# DESCRIPTION OF THE TASK
Filter the entries down to the lines holding "Leander", then copy those lines.

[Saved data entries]
* * *

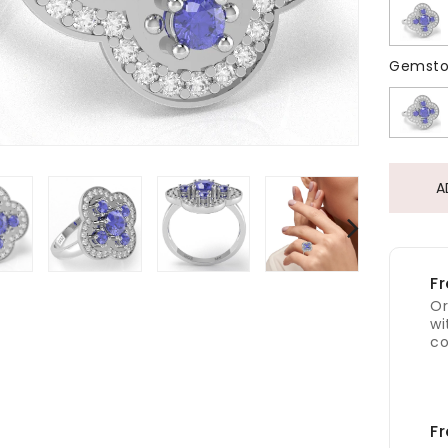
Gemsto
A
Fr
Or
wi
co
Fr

* * *

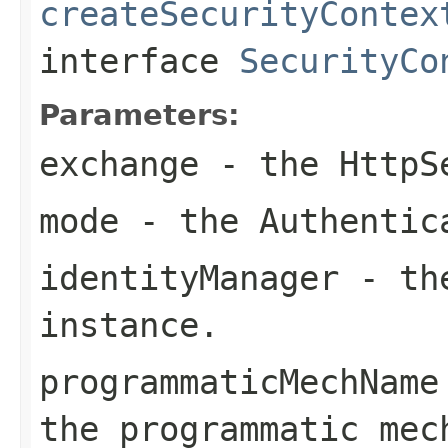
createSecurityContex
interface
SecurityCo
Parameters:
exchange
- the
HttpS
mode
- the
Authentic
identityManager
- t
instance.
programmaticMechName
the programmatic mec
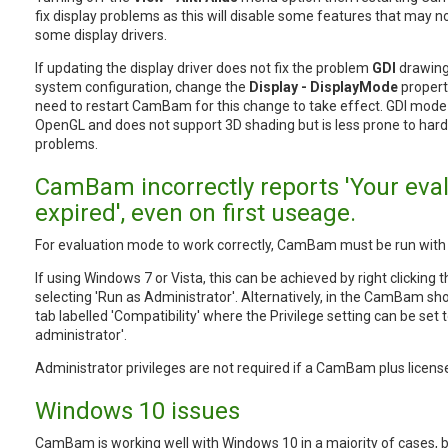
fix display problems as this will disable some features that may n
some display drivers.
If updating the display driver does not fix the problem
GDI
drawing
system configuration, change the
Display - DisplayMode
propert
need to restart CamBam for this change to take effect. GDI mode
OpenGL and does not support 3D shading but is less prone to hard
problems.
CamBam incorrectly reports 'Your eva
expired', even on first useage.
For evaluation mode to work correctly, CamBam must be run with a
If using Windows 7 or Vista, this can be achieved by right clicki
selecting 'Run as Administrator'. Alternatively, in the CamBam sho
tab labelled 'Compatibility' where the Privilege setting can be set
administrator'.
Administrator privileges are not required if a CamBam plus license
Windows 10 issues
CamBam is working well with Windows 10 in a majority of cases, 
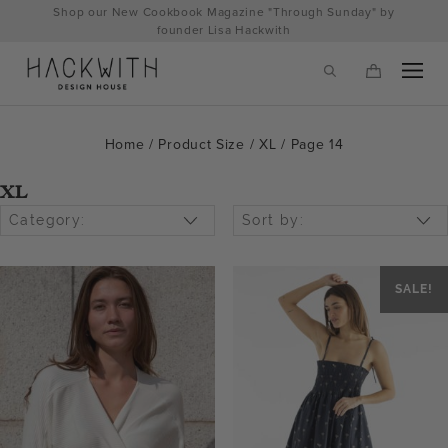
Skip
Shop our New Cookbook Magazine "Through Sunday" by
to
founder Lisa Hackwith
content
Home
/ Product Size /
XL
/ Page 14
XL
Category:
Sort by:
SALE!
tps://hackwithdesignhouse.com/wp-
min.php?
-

* * *

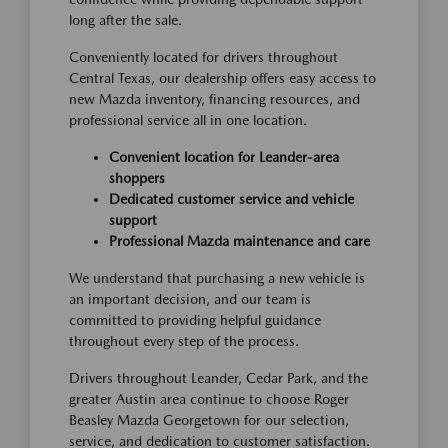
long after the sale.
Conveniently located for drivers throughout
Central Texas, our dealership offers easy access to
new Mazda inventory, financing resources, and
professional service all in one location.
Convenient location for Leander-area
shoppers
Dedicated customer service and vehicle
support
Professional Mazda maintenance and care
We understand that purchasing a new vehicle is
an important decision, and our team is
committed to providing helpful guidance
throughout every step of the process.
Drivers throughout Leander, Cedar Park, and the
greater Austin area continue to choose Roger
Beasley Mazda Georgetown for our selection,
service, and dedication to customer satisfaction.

* * *

# RESULT
Convenient location for Leander-area
Drivers throughout Leander, Cedar Park, and the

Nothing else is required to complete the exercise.